Spaghetti With Chicken Liver Sauce Recipe

Spaghetti with Chicken Liver Sauce is another delicious Italian recipe. I remember I has friend coming over my place and they insisted me in cooking a pasta recipe. The only one recipe came to my mind that time was Spaghetti with Chicken Liver Sauce. The chicken liver mixed with tomatoes and red wine gave the Spaghetti with Chicken Liver Sauce a lips smacking taste.
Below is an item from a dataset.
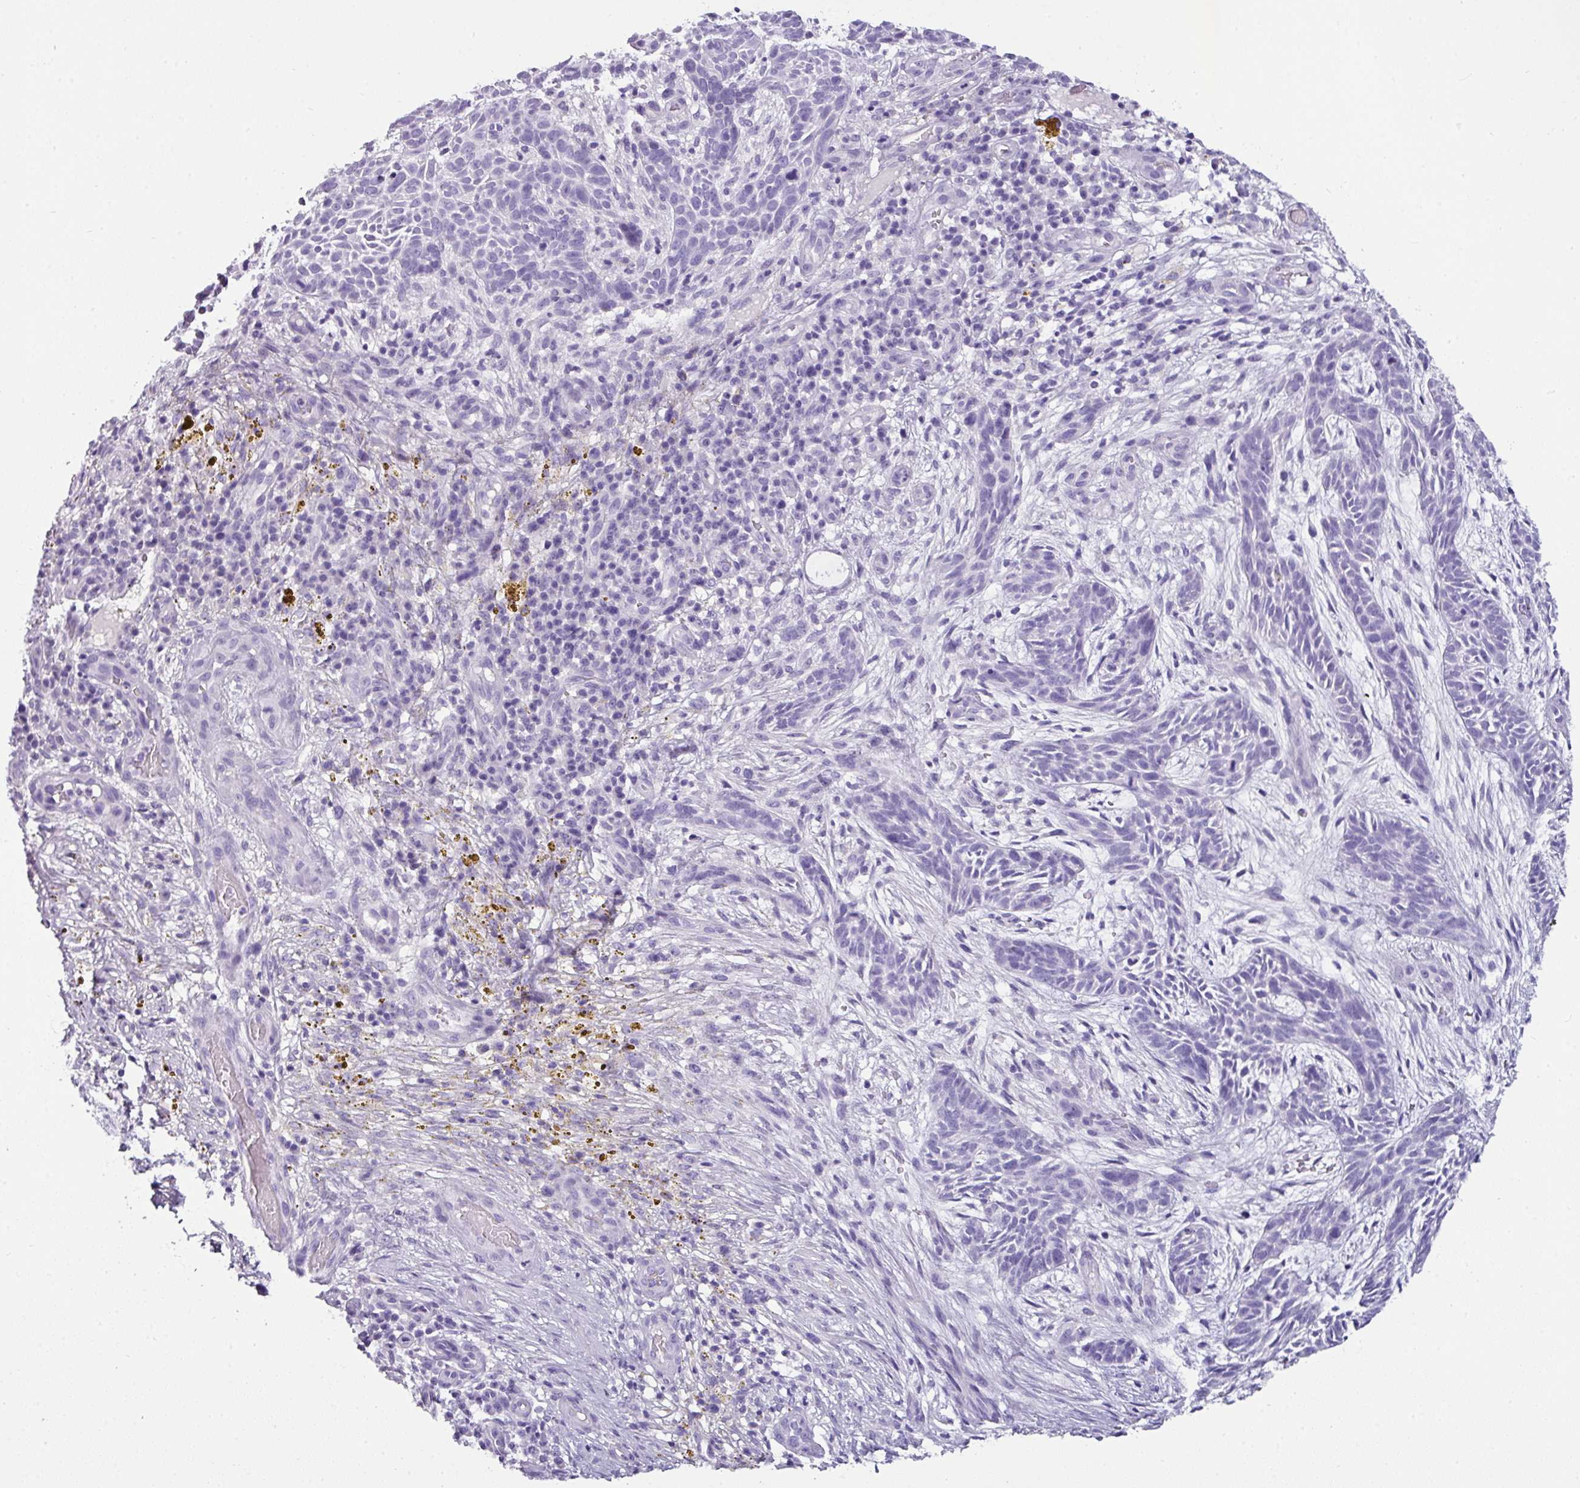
{"staining": {"intensity": "negative", "quantity": "none", "location": "none"}, "tissue": "skin cancer", "cell_type": "Tumor cells", "image_type": "cancer", "snomed": [{"axis": "morphology", "description": "Basal cell carcinoma"}, {"axis": "topography", "description": "Skin"}], "caption": "DAB immunohistochemical staining of basal cell carcinoma (skin) demonstrates no significant positivity in tumor cells.", "gene": "NAPSA", "patient": {"sex": "male", "age": 89}}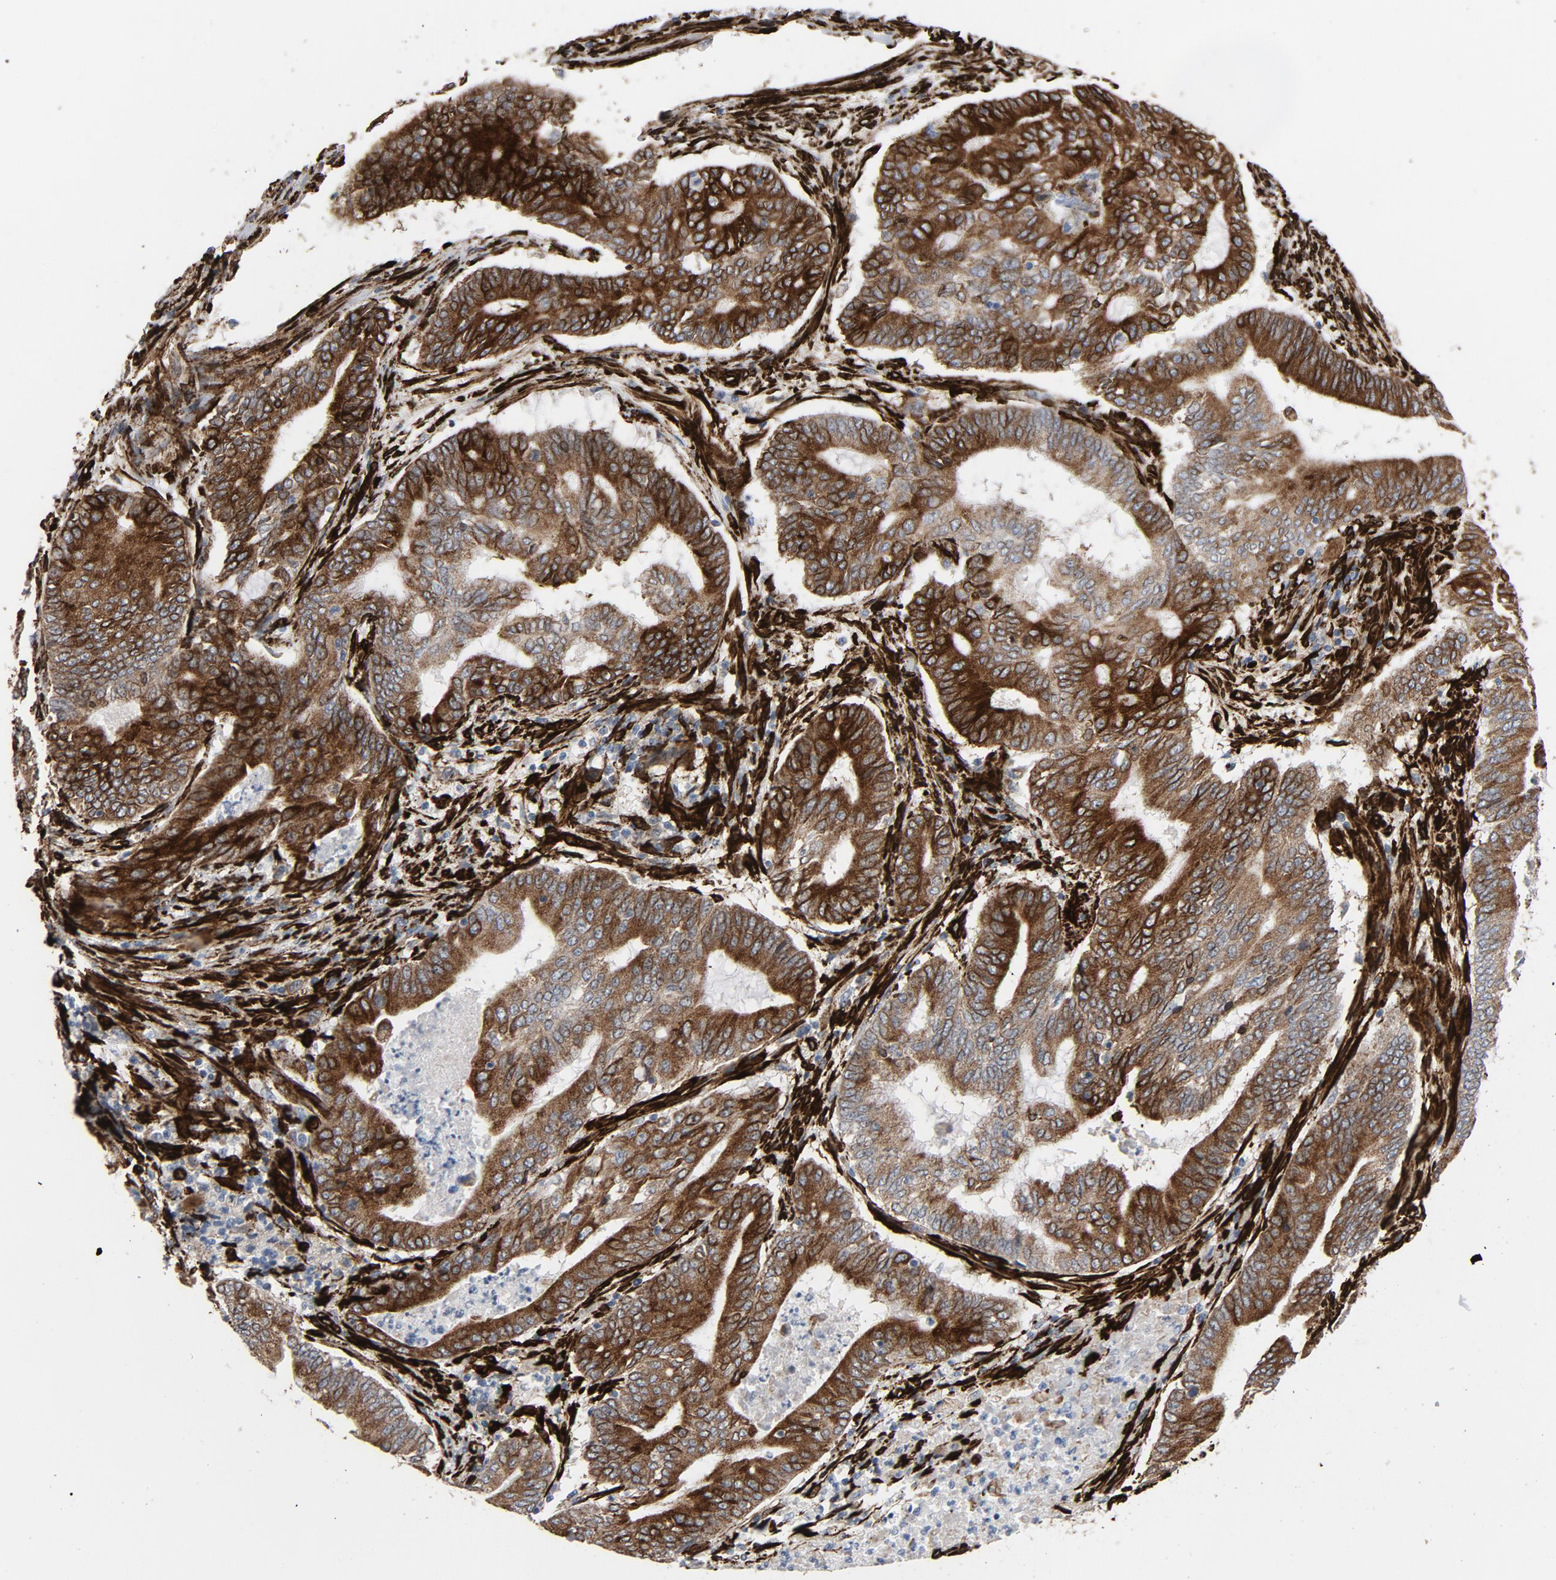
{"staining": {"intensity": "strong", "quantity": ">75%", "location": "cytoplasmic/membranous"}, "tissue": "endometrial cancer", "cell_type": "Tumor cells", "image_type": "cancer", "snomed": [{"axis": "morphology", "description": "Adenocarcinoma, NOS"}, {"axis": "topography", "description": "Endometrium"}], "caption": "DAB (3,3'-diaminobenzidine) immunohistochemical staining of human endometrial cancer exhibits strong cytoplasmic/membranous protein staining in about >75% of tumor cells.", "gene": "SERPINH1", "patient": {"sex": "female", "age": 42}}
My friends loved it.

Ingredients

 
4 tablespoons olive oil
 
1 onion, chopped
 
2 cloves garlic, finely chopped
 
1 1/2 lb tomatoes, skinned and chopped
 
1/2 cup red wine
 
1 1/4 tablespoons chopped mixed fresh parsley, marjoram and thyme
 
1 teaspoon salt
 
1/4 teaspoon freshly ground black pepper
 
12 oz chicken livers
 
1 oz butter or margarine
 
8-12 oz spaghetti

Directions

Heat oil in a large pan and gently saute chopped onion and garlic for 5-10 minutes until soft but not brown.
Add skinned, chopped tomatoes, wine, herbs, salt and pepper.
Simmer uncovered for 30 minutes or until the sauce thickens.
Trim chicken livers and cut into small 1/2 inch pieces.
Saute chicken livers in heated butter or margarine until browned on the outside (2-3 minutes).
Add chicken livers to tomato sauce.
Boil spaghetti in a large pan of boiling, salted water, drain well and serve hot with hot chicken liver sauce on top.
Storage tip: Store the tomato sauce without the chicken livers in a covered container in refrigerator.
Store fried chicken livers covered, separately, in refrigerator.
Add chicken livers to sauce before reheating the next day.
Cook spaghetti just before serving.
Cooked spaghetti does not store or reheat well.